Simpang Tiga Pelingkau Kian Padat, Warga Minta Traffic Light atau Pos Pengaturan Lalu Lintas
Padatnya kendaraan, mulai dari sepeda motor, mobil pribadi, angkutan umum hingga truk bertonase besar, membuat pengguna jalan harus ekstra hati-hati saat melintasi kawasan tersebut, terutama pada jam-jam sibuk.
Salah seorang warga yang tinggal di sekitar lokasi, Aryad, mengaku kondisi tersebut cukup mengkhawatirkan, bahkan bagi pejalan kaki.

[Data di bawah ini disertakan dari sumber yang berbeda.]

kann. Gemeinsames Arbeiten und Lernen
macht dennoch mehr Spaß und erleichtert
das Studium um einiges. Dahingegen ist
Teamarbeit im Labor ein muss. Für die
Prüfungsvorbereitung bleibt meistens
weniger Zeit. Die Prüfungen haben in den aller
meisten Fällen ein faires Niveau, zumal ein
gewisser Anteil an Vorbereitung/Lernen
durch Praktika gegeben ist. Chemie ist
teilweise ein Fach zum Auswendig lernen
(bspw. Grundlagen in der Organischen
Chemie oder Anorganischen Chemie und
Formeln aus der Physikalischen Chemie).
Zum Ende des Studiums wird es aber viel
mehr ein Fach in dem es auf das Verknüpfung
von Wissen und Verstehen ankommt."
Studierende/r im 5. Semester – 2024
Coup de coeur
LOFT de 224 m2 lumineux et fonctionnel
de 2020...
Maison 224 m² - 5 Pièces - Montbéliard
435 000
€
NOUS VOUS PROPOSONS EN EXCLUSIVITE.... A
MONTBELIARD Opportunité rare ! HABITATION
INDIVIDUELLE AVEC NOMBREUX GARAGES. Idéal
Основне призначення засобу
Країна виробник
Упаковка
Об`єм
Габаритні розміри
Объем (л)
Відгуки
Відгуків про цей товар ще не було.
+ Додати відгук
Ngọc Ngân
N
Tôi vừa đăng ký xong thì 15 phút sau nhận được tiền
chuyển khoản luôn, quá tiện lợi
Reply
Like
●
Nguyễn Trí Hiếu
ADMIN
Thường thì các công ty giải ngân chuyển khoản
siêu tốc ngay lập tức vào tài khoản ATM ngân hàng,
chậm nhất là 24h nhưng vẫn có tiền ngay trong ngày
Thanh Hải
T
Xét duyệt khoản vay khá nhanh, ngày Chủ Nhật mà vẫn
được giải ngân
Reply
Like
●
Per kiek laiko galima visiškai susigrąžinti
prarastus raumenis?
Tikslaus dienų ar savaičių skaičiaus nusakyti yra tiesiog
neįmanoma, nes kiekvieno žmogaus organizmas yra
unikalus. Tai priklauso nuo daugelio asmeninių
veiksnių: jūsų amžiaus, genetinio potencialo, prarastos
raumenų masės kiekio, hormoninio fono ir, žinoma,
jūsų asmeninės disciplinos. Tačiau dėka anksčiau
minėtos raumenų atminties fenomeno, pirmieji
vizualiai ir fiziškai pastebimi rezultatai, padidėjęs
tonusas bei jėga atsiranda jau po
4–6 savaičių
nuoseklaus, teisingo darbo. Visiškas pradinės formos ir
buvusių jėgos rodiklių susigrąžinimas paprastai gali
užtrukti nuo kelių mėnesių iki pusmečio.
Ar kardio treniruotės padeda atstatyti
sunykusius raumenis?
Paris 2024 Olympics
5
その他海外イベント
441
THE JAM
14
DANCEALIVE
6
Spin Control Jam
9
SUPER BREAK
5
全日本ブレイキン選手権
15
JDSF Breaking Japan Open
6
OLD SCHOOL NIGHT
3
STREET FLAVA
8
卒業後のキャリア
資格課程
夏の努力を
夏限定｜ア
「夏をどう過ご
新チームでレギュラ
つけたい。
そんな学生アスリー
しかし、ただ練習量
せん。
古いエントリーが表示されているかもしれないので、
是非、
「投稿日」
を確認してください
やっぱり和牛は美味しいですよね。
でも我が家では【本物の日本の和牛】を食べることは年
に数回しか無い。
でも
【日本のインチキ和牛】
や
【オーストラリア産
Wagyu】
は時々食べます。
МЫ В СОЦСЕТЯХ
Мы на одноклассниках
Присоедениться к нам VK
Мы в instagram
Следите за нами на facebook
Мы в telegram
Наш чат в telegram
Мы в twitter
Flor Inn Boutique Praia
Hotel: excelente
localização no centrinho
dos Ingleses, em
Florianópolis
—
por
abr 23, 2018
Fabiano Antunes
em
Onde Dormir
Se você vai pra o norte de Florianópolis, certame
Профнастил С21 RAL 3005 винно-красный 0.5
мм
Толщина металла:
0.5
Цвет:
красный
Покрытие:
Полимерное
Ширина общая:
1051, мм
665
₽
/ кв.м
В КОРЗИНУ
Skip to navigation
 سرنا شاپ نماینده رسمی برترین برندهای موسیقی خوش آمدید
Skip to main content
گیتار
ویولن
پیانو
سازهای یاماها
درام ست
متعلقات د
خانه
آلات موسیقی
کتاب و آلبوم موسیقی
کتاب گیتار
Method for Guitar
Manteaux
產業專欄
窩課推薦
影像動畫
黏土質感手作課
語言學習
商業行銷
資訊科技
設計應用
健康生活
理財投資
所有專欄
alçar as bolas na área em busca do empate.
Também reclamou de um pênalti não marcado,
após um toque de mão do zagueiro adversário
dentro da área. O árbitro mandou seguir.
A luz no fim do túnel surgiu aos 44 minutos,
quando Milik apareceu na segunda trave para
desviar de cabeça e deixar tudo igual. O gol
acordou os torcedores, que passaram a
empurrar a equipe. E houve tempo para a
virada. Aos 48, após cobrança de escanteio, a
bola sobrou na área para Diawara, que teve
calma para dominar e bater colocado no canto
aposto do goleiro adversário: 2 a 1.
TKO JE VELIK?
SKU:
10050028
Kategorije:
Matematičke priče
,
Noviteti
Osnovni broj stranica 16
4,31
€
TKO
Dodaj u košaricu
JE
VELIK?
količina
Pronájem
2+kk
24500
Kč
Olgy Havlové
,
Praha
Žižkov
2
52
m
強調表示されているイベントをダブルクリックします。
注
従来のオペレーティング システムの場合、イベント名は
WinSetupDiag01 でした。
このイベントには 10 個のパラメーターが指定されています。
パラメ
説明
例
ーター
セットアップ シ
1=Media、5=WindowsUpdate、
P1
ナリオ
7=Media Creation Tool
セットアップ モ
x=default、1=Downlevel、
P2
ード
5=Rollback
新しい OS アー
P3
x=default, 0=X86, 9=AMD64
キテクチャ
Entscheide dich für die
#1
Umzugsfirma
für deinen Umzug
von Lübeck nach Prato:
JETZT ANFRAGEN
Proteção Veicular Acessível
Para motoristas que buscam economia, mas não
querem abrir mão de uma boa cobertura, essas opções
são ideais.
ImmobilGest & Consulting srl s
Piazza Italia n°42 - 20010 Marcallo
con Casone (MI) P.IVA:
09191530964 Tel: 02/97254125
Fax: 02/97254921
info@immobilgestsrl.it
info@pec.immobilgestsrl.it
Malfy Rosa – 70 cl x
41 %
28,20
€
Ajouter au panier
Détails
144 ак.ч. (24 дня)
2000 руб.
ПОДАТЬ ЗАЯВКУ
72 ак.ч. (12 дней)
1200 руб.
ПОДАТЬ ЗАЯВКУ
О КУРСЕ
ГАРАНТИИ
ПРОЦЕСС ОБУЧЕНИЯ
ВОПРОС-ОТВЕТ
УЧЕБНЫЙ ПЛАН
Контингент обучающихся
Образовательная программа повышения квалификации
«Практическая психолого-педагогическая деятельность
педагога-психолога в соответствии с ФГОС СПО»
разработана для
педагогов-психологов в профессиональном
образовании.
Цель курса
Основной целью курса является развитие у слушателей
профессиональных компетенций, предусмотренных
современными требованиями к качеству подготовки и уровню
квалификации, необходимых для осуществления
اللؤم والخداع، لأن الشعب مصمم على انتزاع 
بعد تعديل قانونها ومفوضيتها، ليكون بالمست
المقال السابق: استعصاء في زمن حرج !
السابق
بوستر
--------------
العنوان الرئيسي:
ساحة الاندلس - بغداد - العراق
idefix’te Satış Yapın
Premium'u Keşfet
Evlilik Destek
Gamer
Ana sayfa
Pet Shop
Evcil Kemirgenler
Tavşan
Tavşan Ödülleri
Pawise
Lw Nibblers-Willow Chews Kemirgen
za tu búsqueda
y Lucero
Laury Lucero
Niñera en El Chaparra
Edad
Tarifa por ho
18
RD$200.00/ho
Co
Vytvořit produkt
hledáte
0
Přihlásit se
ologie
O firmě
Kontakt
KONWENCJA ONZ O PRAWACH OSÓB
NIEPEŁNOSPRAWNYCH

"Jangankan saya yang hanya berjalan kaki ke Masjid Al Fajar yang kebetulan dekat simpang, mau menyeberang saja agak takut. Harus betul-betul menunggu kendaraan agak sepi dulu baru berani menyeberang," ujarnya.
Menurut Aryad kepadatan arus lalu lintas di Simpang Tiga Pelingkau terus meningkat dari waktu ke waktu sehingga diperlukan langkah penanganan demi keselamatan pengguna jalan.
Senada dengan itu, warga lainnya berharap pemerintah daerah bersama instansi terkait dapat segera mengambil langkah, baik dengan memasang lampu lalu lintas maupun menempatkan petugas di lokasi.
"Kalau memang belum bisa dipasang traffic light, setidaknya ada pos atau petugas yang mengatur lalu lintas, terutama pada jam-jam ramai. Dengan begitu, kendaraan lebih tertib dan masyarakat yang menyeberang juga merasa lebih aman," harap seorang warga.
Masyarakat berharap aspirasi tersebut dapat menjadi perhatian pemerintah dan pihak berwenang.
Mengingat Simpang Tiga Pelingkau merupakan salah satu akses strategis di Kabupaten Kotawaringin Barat, keberadaan fasilitas pengaturan lalu lintas dinilai penting untuk meningkatkan keselamatan, mengurangi potensi kecelakaan, serta memperlancar arus kendaraan.(Gusti).